Arising from the accumulation of fat in the liver, NAFLD and its more severe form, non-alcoholic steatohepatitis (NASH), are responsible for a growing proportion of advanced liver disease worldwide. As a result of inflammation, NAFLD can lead to liver fibrosis), cirrhosis and even liver cancer. With no effective approved medical therapies, disease management is dependent on lifestyle changes such as weight loss and exercise.

NAFLD and dementia are sometimes linked to the same risk factors, such as metabolic abnormalities. Dementia can have multiple causes, including impaired blood flow to the brain due to cardiovascular disease; this is known as vascular dementia.

Since a direct association between fatty liver disease and dementia is unclear, Hannes Hagström, MD, PhD, of the Karolinska Institute in Stockholm, and colleagues explored potential links.

Using Sweden’s National Patient Register, the researchers recruited people who were at least 65 years old between 1987 and 2016. In order to conduct a matched-cohort study, the team matched each person with NAFLD with up to 10 individuals of the same age, sex and municipality who did not have a NAFLD diagnosis.

Ultimately, the researchers included 2,898 people with NAFLD and 28,357 matched individuals from the general population. The average age of the study population was 70 years, and 55% were women. Some 3.6% of people with NAFLD had liver cirrhosis. The group with NAFLD was more likely to have various metabolic and cardiovascular conditions, including high blood pressure, diabetes and a history of stroke.

Over a follow-up period of 5.5 years, 145 people with NAFLD (5.0%) and 1,291 people in the control group (4.6%) were diagnosed with dementia. After 10 years, 7.5% of people with NAFLD and 5.5% of the matched group developed some type of dementia.

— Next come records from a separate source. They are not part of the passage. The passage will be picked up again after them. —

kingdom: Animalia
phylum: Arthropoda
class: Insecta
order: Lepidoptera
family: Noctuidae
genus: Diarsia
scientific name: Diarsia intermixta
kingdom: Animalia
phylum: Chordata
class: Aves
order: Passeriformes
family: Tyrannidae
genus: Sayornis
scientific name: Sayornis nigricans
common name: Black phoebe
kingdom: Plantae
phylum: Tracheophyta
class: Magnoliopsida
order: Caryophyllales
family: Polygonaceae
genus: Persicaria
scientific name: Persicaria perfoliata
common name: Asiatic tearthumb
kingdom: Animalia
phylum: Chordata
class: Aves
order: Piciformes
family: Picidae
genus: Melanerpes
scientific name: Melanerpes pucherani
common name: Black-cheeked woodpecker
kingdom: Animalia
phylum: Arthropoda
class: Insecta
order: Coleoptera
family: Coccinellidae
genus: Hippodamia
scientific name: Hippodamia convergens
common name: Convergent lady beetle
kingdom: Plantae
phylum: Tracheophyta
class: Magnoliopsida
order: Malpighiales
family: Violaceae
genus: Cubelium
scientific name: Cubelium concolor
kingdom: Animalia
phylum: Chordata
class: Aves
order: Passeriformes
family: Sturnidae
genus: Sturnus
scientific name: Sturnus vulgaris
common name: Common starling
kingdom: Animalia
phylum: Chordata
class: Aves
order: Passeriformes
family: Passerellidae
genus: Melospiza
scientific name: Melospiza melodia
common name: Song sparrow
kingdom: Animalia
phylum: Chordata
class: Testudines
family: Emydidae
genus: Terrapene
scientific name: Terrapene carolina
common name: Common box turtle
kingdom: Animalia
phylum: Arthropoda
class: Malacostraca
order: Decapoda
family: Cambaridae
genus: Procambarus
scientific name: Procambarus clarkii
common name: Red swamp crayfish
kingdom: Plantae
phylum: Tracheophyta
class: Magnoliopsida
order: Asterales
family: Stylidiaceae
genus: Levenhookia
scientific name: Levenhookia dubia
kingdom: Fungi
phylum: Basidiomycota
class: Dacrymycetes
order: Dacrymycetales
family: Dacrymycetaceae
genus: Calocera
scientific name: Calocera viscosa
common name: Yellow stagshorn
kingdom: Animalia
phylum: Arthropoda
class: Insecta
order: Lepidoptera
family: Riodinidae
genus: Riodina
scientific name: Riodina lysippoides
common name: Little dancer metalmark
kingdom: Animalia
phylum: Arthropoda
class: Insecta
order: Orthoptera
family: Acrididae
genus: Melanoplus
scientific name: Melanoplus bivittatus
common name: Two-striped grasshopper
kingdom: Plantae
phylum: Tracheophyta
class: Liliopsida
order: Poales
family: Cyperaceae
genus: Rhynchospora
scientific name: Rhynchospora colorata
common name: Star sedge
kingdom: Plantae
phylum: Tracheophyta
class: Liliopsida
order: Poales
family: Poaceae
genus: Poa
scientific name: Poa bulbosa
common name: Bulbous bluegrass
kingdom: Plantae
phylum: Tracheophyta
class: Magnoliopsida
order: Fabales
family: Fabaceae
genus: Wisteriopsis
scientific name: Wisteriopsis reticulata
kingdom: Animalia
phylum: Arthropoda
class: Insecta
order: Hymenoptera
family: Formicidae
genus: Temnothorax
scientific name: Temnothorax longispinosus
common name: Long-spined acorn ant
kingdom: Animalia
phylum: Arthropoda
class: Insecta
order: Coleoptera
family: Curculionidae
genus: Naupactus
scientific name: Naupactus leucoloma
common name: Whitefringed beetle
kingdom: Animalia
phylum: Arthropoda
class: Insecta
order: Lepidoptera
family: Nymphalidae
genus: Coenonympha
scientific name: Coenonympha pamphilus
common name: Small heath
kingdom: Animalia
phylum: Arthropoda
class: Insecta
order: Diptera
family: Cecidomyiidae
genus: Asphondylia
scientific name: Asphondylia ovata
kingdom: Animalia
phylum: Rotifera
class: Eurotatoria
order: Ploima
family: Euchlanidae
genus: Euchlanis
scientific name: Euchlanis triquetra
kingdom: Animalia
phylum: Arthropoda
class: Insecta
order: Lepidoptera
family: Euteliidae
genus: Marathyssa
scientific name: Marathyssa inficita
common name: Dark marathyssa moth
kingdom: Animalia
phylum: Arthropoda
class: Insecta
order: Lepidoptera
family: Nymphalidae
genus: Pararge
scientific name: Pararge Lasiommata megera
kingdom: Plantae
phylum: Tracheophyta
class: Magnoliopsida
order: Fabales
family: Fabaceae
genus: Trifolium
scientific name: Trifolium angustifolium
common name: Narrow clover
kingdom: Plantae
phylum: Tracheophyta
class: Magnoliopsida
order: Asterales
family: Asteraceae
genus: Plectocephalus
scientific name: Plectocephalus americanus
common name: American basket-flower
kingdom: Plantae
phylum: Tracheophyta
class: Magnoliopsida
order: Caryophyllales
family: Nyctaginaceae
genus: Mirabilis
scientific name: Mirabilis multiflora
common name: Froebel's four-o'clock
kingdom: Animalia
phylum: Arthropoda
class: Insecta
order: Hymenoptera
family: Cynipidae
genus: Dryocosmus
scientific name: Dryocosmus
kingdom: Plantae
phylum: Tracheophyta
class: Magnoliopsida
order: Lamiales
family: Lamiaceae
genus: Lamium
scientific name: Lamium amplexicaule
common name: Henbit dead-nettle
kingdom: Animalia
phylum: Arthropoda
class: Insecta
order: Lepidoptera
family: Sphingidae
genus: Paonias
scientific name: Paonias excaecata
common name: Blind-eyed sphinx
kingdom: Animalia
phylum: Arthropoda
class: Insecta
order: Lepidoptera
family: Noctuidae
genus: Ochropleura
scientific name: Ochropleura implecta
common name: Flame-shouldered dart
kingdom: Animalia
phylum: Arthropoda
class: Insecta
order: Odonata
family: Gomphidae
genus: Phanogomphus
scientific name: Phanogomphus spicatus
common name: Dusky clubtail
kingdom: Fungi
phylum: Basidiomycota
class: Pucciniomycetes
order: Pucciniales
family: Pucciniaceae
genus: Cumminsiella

Compared with the control group, people with NAFLD had a 38% higher rate of dementia overall and a 44% higher risk for vascular dementia, but the risk for Alzheimer’s disease did not differ. Higher dementia rates were observed in people diagnosed with NAFLD before age 85; however, those who were diagnosed later showed no significant increase in dementia risk.

What’s more, people with NAFLD who had heart disease were at significantly higher risk for dementia, and those who had had a stroke were about three times more likely to develop dementia.

“In this large matched cohort study of individuals aged 65 years and older, we found that NAFLD was associated with an increased rate of all-cause dementia, with some evidence suggesting that the main effect was due to vascular dementia,” wrote the researchers. “Comorbid cardiovascular diseases (e.g., NAFLD with stroke or heart disease) seemed to exacerbate the impact of NAFLD on dementia risk.”